Charles BRIAND
3 rue des Praalats
10700 ARCIS sur AUBE le 20 Juin 2026
Charles BRIAND
Bonjour à tous,
En…f. fin. Je peux vous faire savoir que j’existe encore.
Depuis quelque temps, les années s’ajoutant, ce sont mes forces physiques qui relâchent. J’en suis réduit à renoncer à toute activité. Et j’en étais à ne plus voir que la moitié de ma misère. D’où mes absences aux réunions, dédicaces, rencontres, etc. Et congrès de l’AEAP.
Et puis voilà que j’ai été opéré des deux yeux , le 29 Mai et le 12 Juin. Même encore en soins, je revois… et je revis... C’est rien de le dire. A 90 ans quand même.
Au point d’avoir pu, ces jours, prendre connaissance, et du décès de Chantal OLIVIER, et de tous les messages qui ont été adressés aux siens à l’occasion de ses obsèques. Il est facile de comprendre que je m’associe totalement aux messages de soutien et à ceux qui rappellent combien Chantal était appréciée par sa générosité, sa simplicité, son charisme.
J’ai connu Chantal dans les années 80. Technicien, participant chaque année au Salon de l’Agriculture, j’étais venu au stand des Ecrivains-paysans rencontrer Yvon PEAN le secrétaire de l’époque. Pour lui demander de l’aide en vue de sortir mes livres. Bien sûr j’ai rencontré Jean et Ginette TURMEL les bibliothécaires, mais surtout le président Jean ROBINET, presque mon voisin avec lequel j’ai beaucoup échangé. J’ai connu aussi, Jean MOUCHEL, Claudie MOTHE, Geneviève CALLEROT… Et tant d’autres. Et bien sûr Chantal OLIVIER. Avec laquelle j’ai eu tout de suite un rapport particulier. Presque voisin avec elle aussi, elle Côte d’Or et moi Aube, et bien qu’elle soit plus jeune que moi, nous nous comprenions sur tout.
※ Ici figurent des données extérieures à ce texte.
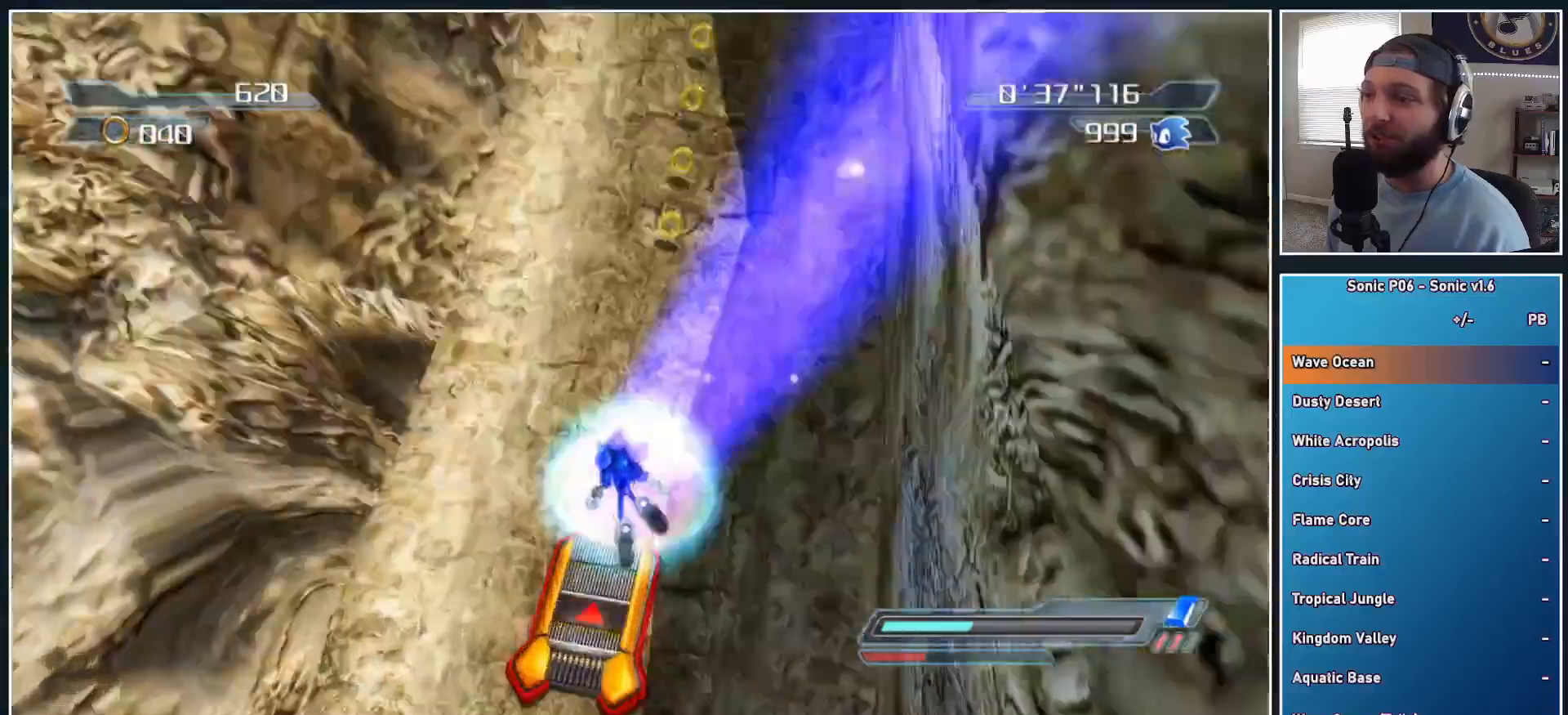
{"buttons": ["DPAD_LEFT"], "left_stick": "up", "right_stick": "center", "events": [[17, "left_stick", "up"], [500, "DPAD_LEFT", "down"]]}
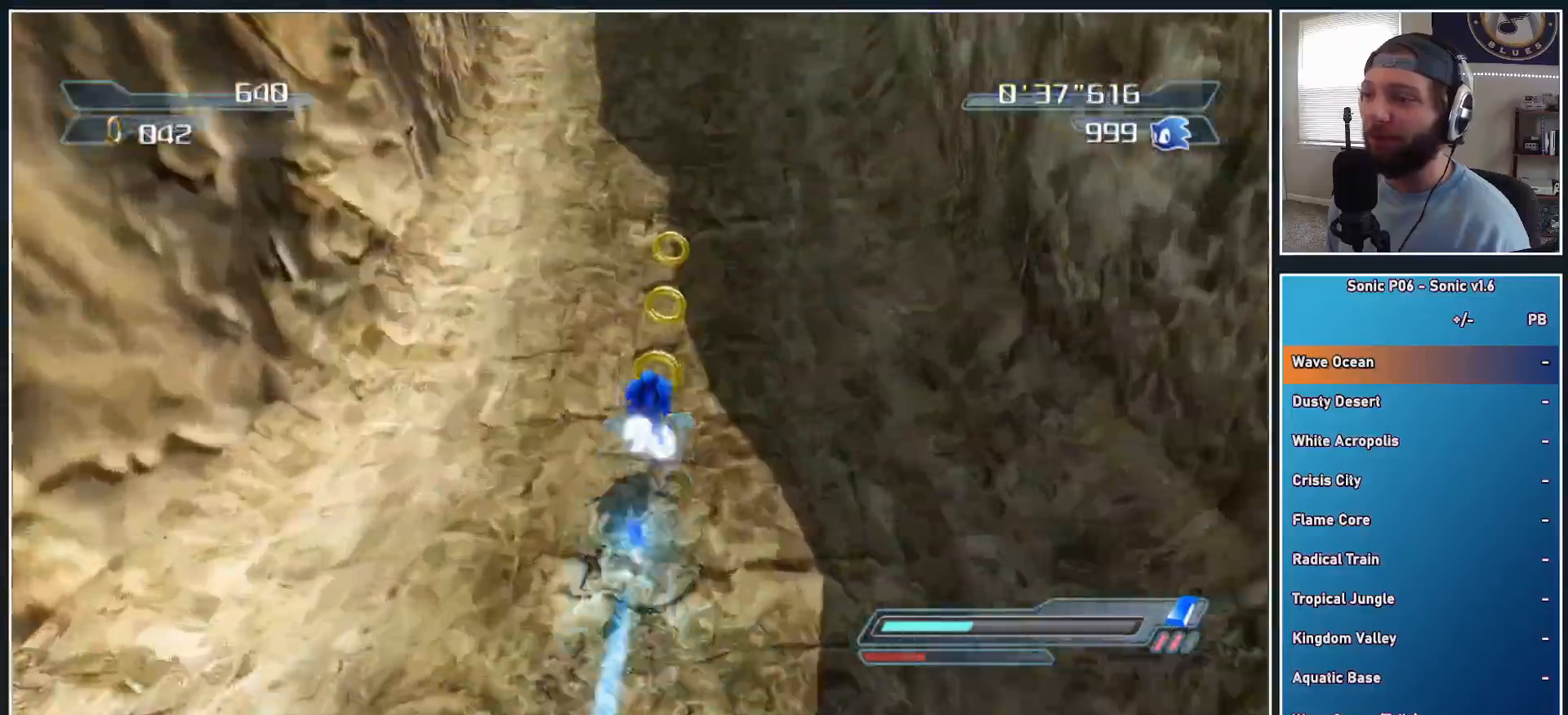
{"buttons": [], "left_stick": "up", "right_stick": "center", "events": [[50, "DPAD_LEFT", "up"]]}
Plus tard, quand je l’ai pu, j’ai participé aux congrès annuels. Surtout à partir de 2003 alors que Chantal prenait la présidence et que moi j’entrais au conseil coopté par Jean-Louis QUEREILLAHC. Dans le temps, Chantal profitait de ma proximité avec Paris pour me déléguer certaines démarches. En particulier avec le ministère de l’agriculture. Ou l’APCA. Où ,j’avais quelques relations à cause de mes livres. Qui dira combien nous avons travaillé ensemble.
Elle a même pris le temps de venir chez moi, accueillie par Marie-Jeanne comme l’une de nos soeurs. Je lui rendrai la visite en particulier en 2017 pour partir avec elle vers le congrès de Correns dans le Var. Christian devait terminer la vendange.
Hélas, lors des obsèques de René PRESTAT en 2020, si elle était présente en compagnie de Francis MARQUET, j’ai cru remarquer quelques chose d’insolite dans l’attitude de Chantal. Même si c’est vrai, il y avait de quoi être choqué par la présence de ces trois cercueils côte à côte. Ce qui s’est confirmé par la suite. Elle n’était pas là pour les obsèques de Francis quelques mois plus tard.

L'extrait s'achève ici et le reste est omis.